Dark at the Top of the Stairs: Inge Play on Screen Starring Dean Martin and Shirlet Knight

William Inge’s “The Dark at the Top of the Stairs,” transferred to the screen from his Broadway play, depicts a family torn by all kinds of problems.

Like other plays by Inge, it’s set in the 1920s, in a small Oklahoma town. The text’s locale and historical time are not stated explicitly, though hinted through a mention of Valentino’s silent The Sheik (1921).
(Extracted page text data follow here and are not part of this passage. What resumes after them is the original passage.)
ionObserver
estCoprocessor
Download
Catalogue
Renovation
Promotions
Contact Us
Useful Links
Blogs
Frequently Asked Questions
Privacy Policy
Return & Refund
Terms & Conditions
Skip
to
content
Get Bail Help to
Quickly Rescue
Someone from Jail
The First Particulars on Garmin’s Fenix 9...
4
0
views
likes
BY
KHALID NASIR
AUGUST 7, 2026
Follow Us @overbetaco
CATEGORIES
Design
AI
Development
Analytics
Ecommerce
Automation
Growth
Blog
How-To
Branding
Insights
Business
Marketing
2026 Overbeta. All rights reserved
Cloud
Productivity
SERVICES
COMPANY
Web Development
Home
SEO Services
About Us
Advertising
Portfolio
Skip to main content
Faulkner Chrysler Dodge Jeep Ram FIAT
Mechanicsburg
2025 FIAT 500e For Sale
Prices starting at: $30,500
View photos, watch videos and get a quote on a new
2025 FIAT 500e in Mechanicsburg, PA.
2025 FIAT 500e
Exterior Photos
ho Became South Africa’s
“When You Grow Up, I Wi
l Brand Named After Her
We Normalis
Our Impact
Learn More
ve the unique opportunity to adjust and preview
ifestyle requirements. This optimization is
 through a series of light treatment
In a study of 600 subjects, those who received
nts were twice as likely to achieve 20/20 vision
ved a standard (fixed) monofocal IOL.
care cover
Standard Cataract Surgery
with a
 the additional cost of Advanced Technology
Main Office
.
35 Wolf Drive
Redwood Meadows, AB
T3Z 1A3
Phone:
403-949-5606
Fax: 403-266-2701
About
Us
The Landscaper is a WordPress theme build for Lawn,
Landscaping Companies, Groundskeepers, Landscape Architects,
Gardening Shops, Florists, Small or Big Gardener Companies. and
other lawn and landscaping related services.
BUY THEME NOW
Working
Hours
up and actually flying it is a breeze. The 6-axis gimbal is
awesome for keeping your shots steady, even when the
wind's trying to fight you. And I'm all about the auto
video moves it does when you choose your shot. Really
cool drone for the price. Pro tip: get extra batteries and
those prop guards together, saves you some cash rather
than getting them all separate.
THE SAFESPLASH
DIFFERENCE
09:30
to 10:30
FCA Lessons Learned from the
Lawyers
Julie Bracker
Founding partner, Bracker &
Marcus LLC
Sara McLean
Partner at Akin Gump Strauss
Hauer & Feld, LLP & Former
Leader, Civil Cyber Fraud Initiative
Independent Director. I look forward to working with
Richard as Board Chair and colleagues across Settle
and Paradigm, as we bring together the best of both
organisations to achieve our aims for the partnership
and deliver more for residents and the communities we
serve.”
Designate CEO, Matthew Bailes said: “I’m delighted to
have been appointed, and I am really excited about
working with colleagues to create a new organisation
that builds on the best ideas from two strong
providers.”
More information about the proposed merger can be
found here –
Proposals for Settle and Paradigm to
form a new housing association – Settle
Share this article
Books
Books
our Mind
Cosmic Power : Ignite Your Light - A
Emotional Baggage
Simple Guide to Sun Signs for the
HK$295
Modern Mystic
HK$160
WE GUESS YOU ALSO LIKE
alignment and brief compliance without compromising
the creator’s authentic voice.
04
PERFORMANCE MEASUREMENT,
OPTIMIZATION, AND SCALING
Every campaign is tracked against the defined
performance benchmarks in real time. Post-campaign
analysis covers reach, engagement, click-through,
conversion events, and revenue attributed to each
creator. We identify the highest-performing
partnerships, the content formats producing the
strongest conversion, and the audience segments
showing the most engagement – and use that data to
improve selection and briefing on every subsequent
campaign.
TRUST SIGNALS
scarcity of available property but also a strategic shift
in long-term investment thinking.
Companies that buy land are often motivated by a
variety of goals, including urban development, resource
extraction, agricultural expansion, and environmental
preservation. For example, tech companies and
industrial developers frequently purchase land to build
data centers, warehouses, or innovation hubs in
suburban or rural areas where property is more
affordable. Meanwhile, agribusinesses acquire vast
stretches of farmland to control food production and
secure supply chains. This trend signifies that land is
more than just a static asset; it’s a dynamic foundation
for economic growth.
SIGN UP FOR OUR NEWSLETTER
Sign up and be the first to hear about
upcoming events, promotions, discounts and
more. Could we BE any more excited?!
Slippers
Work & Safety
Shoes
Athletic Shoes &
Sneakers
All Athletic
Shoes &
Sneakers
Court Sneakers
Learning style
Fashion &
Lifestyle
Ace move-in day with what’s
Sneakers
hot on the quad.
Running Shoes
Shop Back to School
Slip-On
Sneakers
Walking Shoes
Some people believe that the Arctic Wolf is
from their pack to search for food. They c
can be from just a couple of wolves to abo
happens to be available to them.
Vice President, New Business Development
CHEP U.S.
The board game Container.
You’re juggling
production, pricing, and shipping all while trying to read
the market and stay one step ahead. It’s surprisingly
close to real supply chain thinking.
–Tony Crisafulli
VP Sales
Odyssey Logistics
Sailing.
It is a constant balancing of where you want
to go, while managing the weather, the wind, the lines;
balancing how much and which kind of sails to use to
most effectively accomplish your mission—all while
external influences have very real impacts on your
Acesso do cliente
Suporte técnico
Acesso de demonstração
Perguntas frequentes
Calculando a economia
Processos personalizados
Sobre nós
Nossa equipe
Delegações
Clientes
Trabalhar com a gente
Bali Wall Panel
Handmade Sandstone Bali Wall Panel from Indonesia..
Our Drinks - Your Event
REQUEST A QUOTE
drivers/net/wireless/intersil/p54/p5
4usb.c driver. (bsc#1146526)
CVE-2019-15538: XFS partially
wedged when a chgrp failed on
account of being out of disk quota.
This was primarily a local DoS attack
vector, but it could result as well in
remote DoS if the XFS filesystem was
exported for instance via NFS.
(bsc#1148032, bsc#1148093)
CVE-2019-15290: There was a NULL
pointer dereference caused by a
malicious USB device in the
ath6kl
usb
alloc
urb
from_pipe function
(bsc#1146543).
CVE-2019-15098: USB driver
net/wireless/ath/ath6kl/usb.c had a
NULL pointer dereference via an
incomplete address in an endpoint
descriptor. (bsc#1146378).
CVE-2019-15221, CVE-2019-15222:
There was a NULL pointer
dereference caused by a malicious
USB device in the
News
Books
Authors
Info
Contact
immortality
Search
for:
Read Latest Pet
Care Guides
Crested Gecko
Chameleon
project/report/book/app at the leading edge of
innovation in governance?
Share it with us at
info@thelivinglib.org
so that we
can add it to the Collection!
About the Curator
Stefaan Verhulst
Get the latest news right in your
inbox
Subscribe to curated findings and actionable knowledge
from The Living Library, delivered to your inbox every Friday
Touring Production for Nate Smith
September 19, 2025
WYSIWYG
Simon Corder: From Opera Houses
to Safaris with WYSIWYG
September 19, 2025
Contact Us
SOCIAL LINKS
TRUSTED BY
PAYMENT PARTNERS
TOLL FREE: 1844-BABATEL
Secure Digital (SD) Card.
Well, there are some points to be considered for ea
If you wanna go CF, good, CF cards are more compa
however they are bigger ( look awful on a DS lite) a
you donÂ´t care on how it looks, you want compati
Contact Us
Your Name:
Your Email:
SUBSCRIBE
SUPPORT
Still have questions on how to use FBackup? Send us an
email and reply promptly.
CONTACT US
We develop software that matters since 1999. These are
Each member of the Floods carries his own baggage of problems. Rubin Flood (Robert Preston), the father, is a harness salesman whose livelihood is threatened by the automobile. His nagging wife Cora (Dorothy McGuire) is sexually unresponsive. But Rubin is a gentleman, stating with pride: “I never cheated on Cora once since I’ve been married.” Old-fashioned, he also believes that a man should not burden his wife with his problems (even those related to his job). Reenie (Shirley Knight), their shy daughter, is introverted, and Sonny (Robert Eyer), a fearful mother-fixated boy, is unable to protect himself at school.

The catalyst of events is Cora’s malicious sister, Lottie (Eve Arden), called from the City for a family conference. Her arrival makes things worse by setting up new problems. Like Cora, Lottie is miserable, suffering from a bad marriage; she provides advice she herself should, but doesn’t, follow.

The film lacks subtlety, making every point that was understated in the play too obvious and explicit. And there are additions as well as omissions from the play. The son’s sexual awakening, the play’s focus, is just one, rather unexplored, element in the film. A new character, the “other woman,” Mavis the widow (Angela Lansbury), who did not exist in the play, is introduced in the film. Most scenes are confrontational, as when Rubin tells his wife: “I’m going to see Mavis, I’m going to drink booze, and I’m going to raise any hell I can think of.” But his attraction to Mavis is also problematic since she will not go to bed with him.

Lottie is prejudiced against Jews and Catholics, but hers and the town’s prejudices are only superficially examined. Reenie is in a state of shock when a Jewish boy she befriends commits suicide because of anti-Semitism. And there is, of course, gossip about Rubin’s relationship with Mavis.

Like all of Inge’s works, the movie is about repression, both sexual and emotional, and the urgency to come to terms with these problems.

The film also deals with the interplay between establishing self worth and gaining social approval. For instance, fearing the dark at the top of the stairs, Sonny, the Mama boy, learns to defend himself and, at the end, chases the school’s bullies. Dark at the Top of the Stairs is one of the first movies to deal with male menopause (though not seen as such at the time). Clearly, it’s Rubin’s last job: With the increasing use of automobiles, there is no demand for harness.

Oscar Alert

Shirley Knight received her first Best Supporting Actress nomination for this picture, but the winner was Shirley Jones for “Elmer Gantry.”

Knight’s second nomination, also in the supporting league, was for “Sweet Bird of Youth,” in 1962.